Por - 28 de septiembre de 2018

Una vez leí que exigimos demasiado a las películas, cuando el placer que nos brindan al permitirnos observar rostros hermosos a tamaño gigante en una sala a oscuras debería bastarnos. Si se piensa en lo que debía de ser ver determinadas películas de Renoir, Vigo Kirsanoff en el momento de su estreno, es imposible rebatir ese argumento. Así se llega a Ha nacido una estrella, un romance musical donde por encima de todo abundan los primeros planos de sus dos protagonistas, Bradley Cooper Lady Gaga, engarzados en una historia de amor ya contada en muchas ocasiones anteriores; tres de ellas, con el mismo título incluso.

¿Pero qué importa esa repetición cuando el relato base engancha en cualquier circunstancia? Nada, si tenemos a dos personajes del todo ajenos a nuestra cotidianeidad –dos estrellas mundiales en la realidad, dos músicos talentosísimos en la ficción– experimentando algo tan mundano como enamorarse. Los primeros 30 o 40 minutos de Ha nacido una estrella son magistrales en su registro del flechazo en tiempo real entre un cantante de country rock en decadencia (Cooper) y una camarera con potencial para convertirse en una supernova de la canción (Gaga).

Desde que los protagonistas se conocen hasta que comparten escenario ante un público multitudinario en apenas 24 horas (!), la labor de Cooper debutando detrás de la cámara resulta impresionante por su dominio del espacio, del ángulo espontáneo y del acompañamiento de la emoción. Contribuye que en el plano dramático el actor también hace el mejor trabajo de su carrera como rockero alcohólico atormentado –el catálogo de referentes puede ser infinito–, que Lady Gaga demuestre que, si quiere, tiene por delante una prometedora carrera como actriz o la presencia de secundarios todoterreno como Sam Elliot, que lleva los graves siempre bien afinados.

Es cierto que después de ese prometedor inicio la narración empieza a desinflarse por meandros más tiznados de cliché, con reprimendas sobre la fama, turbulencias de alcoholismo y perchas coyunturales. Pero el hechizo ya está hecho y el sensacional montaje de Jay Cassidy, que termina de brillar en una escena final de libro, ayuda a tragar lo que queda con la misma facilidad con la que la power ballad Shallow se instala para siempre en el cerebro.
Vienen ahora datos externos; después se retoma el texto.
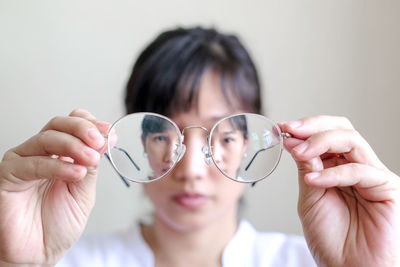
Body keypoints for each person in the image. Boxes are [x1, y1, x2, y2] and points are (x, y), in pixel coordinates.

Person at [0, 26, 399, 267]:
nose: (190, 170)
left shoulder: (314, 263)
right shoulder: (64, 262)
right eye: (162, 135)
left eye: (222, 136)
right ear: (138, 146)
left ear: (250, 146)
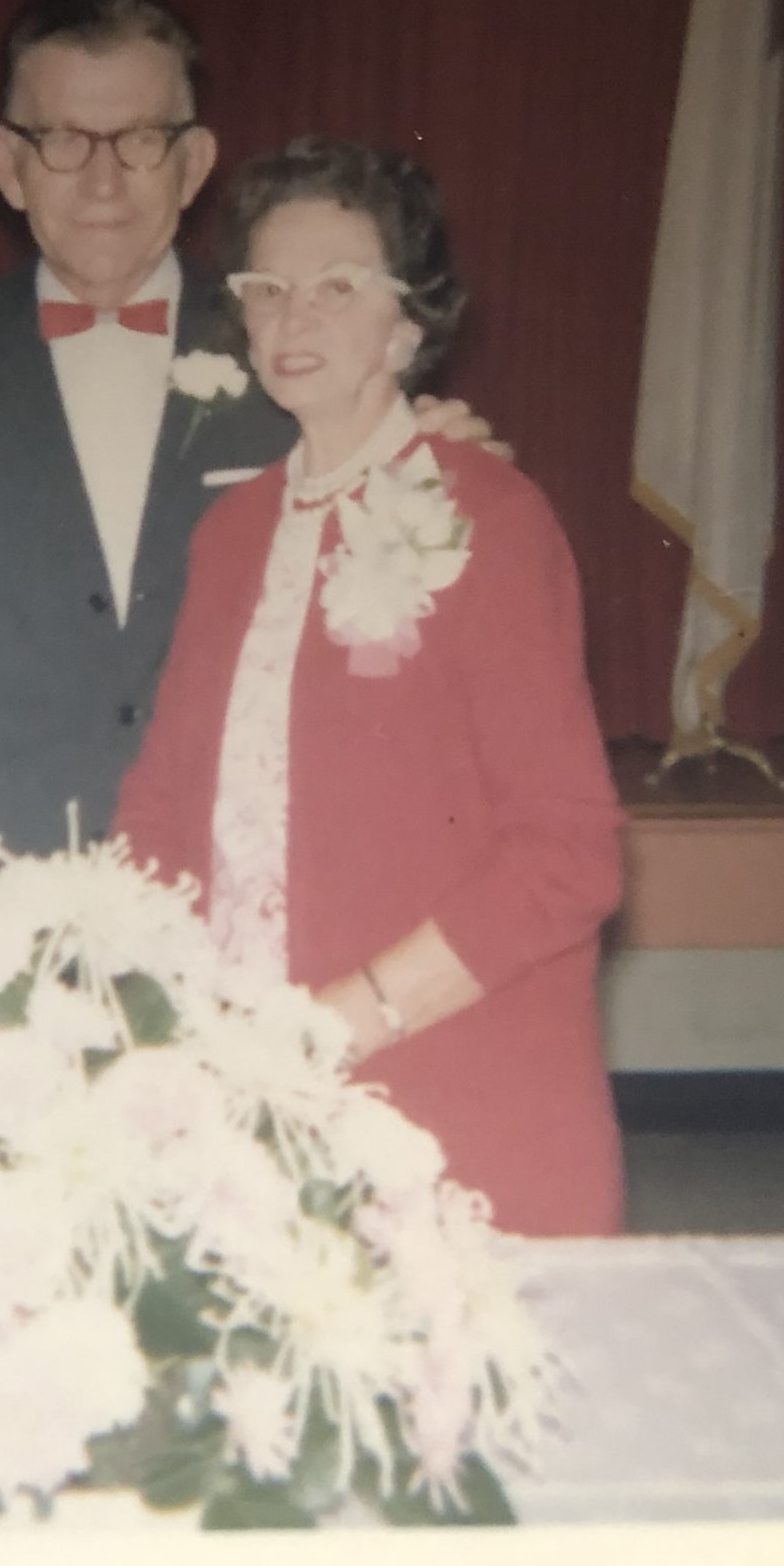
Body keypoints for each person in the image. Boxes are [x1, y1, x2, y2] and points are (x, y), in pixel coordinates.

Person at [115, 139, 623, 1237]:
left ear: (407, 325)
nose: (293, 319)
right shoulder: (230, 529)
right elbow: (162, 809)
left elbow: (568, 856)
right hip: (245, 1106)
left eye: (337, 288)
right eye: (267, 288)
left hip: (450, 1092)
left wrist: (345, 1020)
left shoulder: (489, 515)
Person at [0, 0, 493, 857]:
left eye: (141, 140)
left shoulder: (308, 358)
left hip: (251, 887)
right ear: (6, 164)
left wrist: (443, 485)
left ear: (196, 161)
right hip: (0, 902)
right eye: (62, 141)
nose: (104, 181)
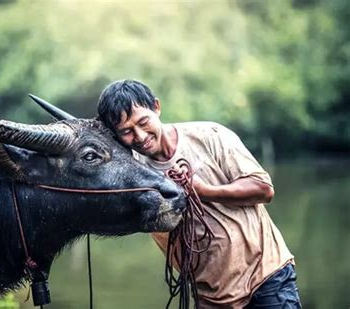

Habrá altibajos, pero son esos momentos de Cooper y Gaga cantando a dúo –captados con la inmediatez de un Jonathan Demme entregado sobre el escenario y con el chisporroteo sexual de aquel videoclip de Nick Cave con PJ Harvey que ya sabes–, instantes en los que nacen estrellas y llueven miles de cometas, cuando podemos sentirnos testigos privilegiados de algo muy hermoso, a tamaño gigante, en una sala a oscuras.

La power ballad de Bradley Cooper y Lady Gaga puede enamorarte a ti tanto como a millones de personas y miles de cometas.